Walsh also pledged Friday “the most open, transparent’’ process in planning the bid, and announced nine public meetings to be held between now and September. The first is scheduled for Jan. 27 at Suffolk Law School, with monthly meetings to follow. The full schedule is available here.
Boston 2024 scheduled its first public meeting, too, for Jan. 21 at the Boston Convention and Exhibition Center. The group had said it would hold meetings monthly starting this month in advance of gaining the USOC’s nod to host the Games Thursday night.
Transparency and public input have been at question as the Boston bid moved through the USOC bidding process. Opposition groups have argued the public did not have any say in deciding to bid in the first place.
No Boston Olympics, the group opposing the initiative, scheduled a public meeting of its own for Jan. 14, though did not announce a venue.
Walsh said he did not see a scenario in which Boston is not submitted as a candidate to the International Olympic Committee in September. “Are we just going to ram it down people’s throats? Absolutely not,’’ he said, adding that he was “willing to bet’’ that the public was in support of the bid. (There hasn’t been much in the way of Olympic bid polling, but in June the Globe found a public that was divided about making a play for the Games, and opposed to using public funds to bid.)
Asked whether he expected the bid to come to a vote at some point, a notion No Boston Olympics has said it is considering, Walsh said no.
The mayor said that the prospect of hosting the 2024 Games stood in alignment with his administration’s views for moving the city forward by developing infrastructure and housing, and positioning the city on the global stage.

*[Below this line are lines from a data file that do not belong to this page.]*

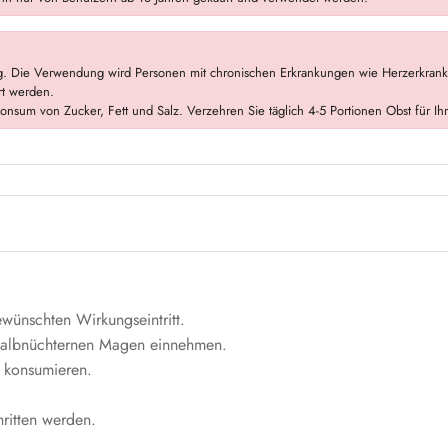
. Die Verwendung wird Personen mit chronischen Erkrankungen wie Herzerkranku
rt werden.
nsum von Zucker, Fett und Salz. Verzehren Sie täglich 4-5 Portionen Obst für Ih
ünschten Wirkungseintritt.
halbnüchternen Magen einnehmen.
 konsumieren.
ritten werden.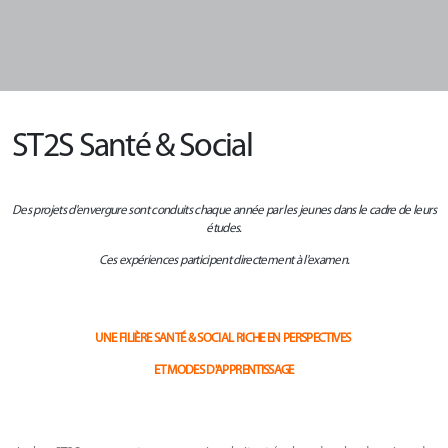
ST2S Santé & Social
Des projets d'envergure sont conduits chaque année par les jeunes dans le cadre de leurs
études.
Ces expériences participent directement à l'examen.
UNE FILIÈRE SANTÉ & SOCIAL RICHE EN PERSPECTIVES
ET MODES D'APPRENTISSAGE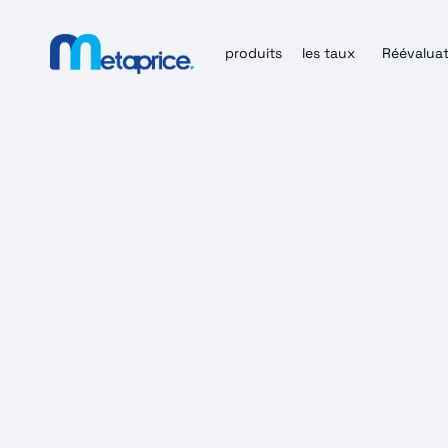
produits
les taux
Réévaluat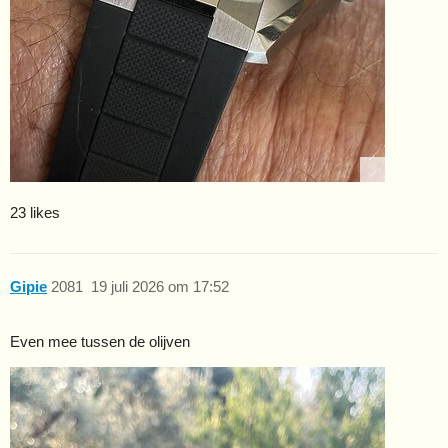
23 likes
Gipie
2081
19 juli 2026 om 17:52
Even mee tussen de olijven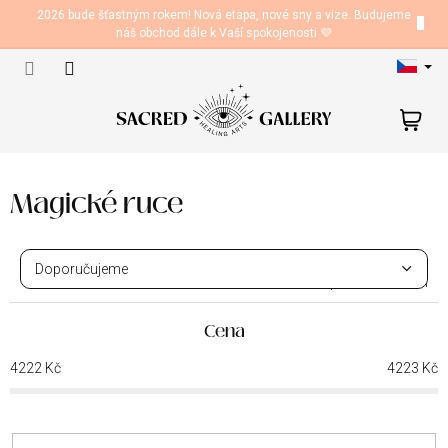
Přejít
2026 bude šťastným rokem! Nová etapa, nové sny a vize. Budujeme
na
náš obchod dále k Vaší spokojenosti 💜
obsah
N
ko
Magické ruce
Ř
a
Doporučujeme
z
1
položek celkem
e
Nejlevnější
n
Cena
Nejdražší
í
4222
Kč
4223
Kč
p
Nejprodávanější
r
o
Abecedně
d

New Massachusetts Governor Charlie Baker, in his first full day on the job, echoed those thoughts, saying the bid was an opportunity to discuss “what we want Boston to look like.’’ Baker said there would be “significant opportunities’’ for public discourse over the proposal now that the USOC has selected it over the other U.S. candidate cities (which were Los Angeles, San Francisco, and Washington, D.C.).
John Fish, the chair of Boston 2024 and the CEO of Suffolk Construction, said he was “wicked excited’’ about the selection. He discussed some details of the bid Friday, which could change as it moves through the international process, though he did not provide much in the way of new information. He spoke of the plan for a temporary stadium at Widett Circle in South Boston that would be dismantled after the Olympics, and the use of existing venues for events, especially those at college campuses. He estimated that if the Games were to occur, 70 to 75 percent of events would occur on Greater Boston campuses.
Fish told the Globe following the press conference that he would recuse Suffolk Construction from getting involved in Olympic-related construction.